Performance evaluation is part of the performance management process. Performance evaluation is an evaluation of the activities and performance of the individual employee based upon organizational goals and objectives. The purpose of the evaluation is to align individual performance with organizational goals and objectives.

A performance evaluation includes such activity as establishing common understanding on duties, individual goals, organizational goals and objectives, establishing an evaluation method and performance measurement, establishing a monitoring plan and schedule for feedback, self-assessment, recognizing the employee for positive attributes or activities, and documentation of all aspects of the process.

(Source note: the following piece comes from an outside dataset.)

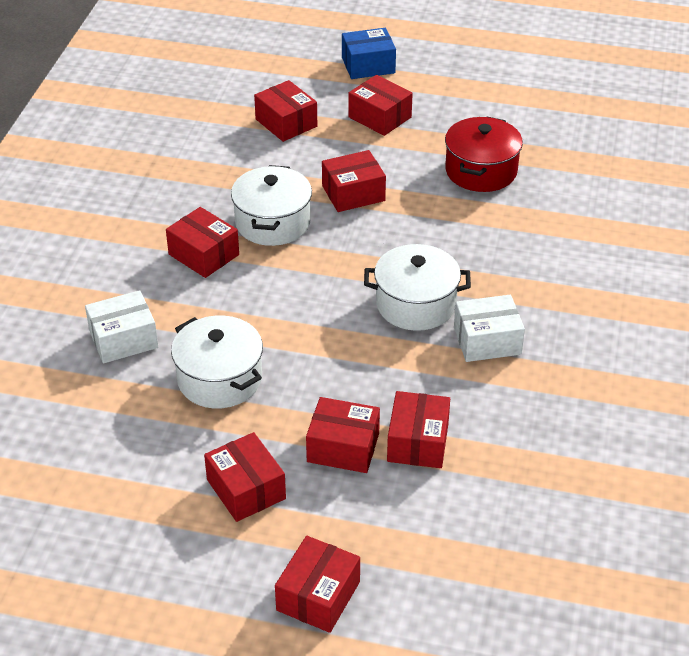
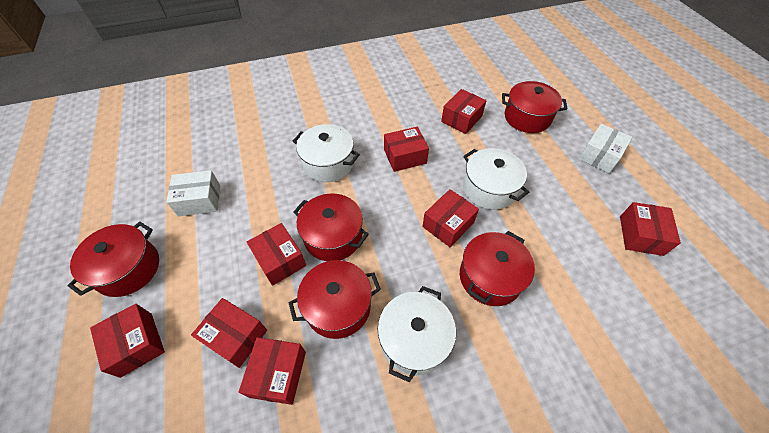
blue box: [342,28,396,79] = 1 -> none = 0
red pot: [445,116,523,192] = 1 -> [67,222,159,297] [288,260,381,339] [293,193,369,261] [460,231,535,306] [502,81,567,133] = 5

This process should meet certain criteria or goals:

  • Clarity – The employee should fully understand the supervisor’s expectations and how her performance will be assessed.
  • Employee Development – The expectations and manner of assessment should leave room for the employee to continue to develop both personally and professionally.
  • Evidence of Understanding – Supervisors should document student understanding.
  • Rating – Supervisors should identify a manner and method for evaluating the employee that is reliable and equitable.

Methods of Evaluation

To meet these standards, it will require coming up with a manner of rating the employee. This may compare the employee to benchmarks, against other employees, or against their own past performance. Some methods of assessment include:

  • Written Essay – A written report characterizing aspects of the employee’s performance.
  • Critical Incident – An assessment of specific positive or negative activity.
  • Graphic Rating Scale – This lists a set of performance factors and an incremental scale to rate the employee on each factor.
  • Behaviorally-Anchored Rating Scale – Employs graphic rating scales for specific critical incidents.
  • Multi-person Comparison – This compares the employee against other employees in different positions.
  • 360-Degree Appraisal – This incorporates quantitative measures (such as graphic rating) and also qualitative assessment – such as feedback from supervisors and other employees.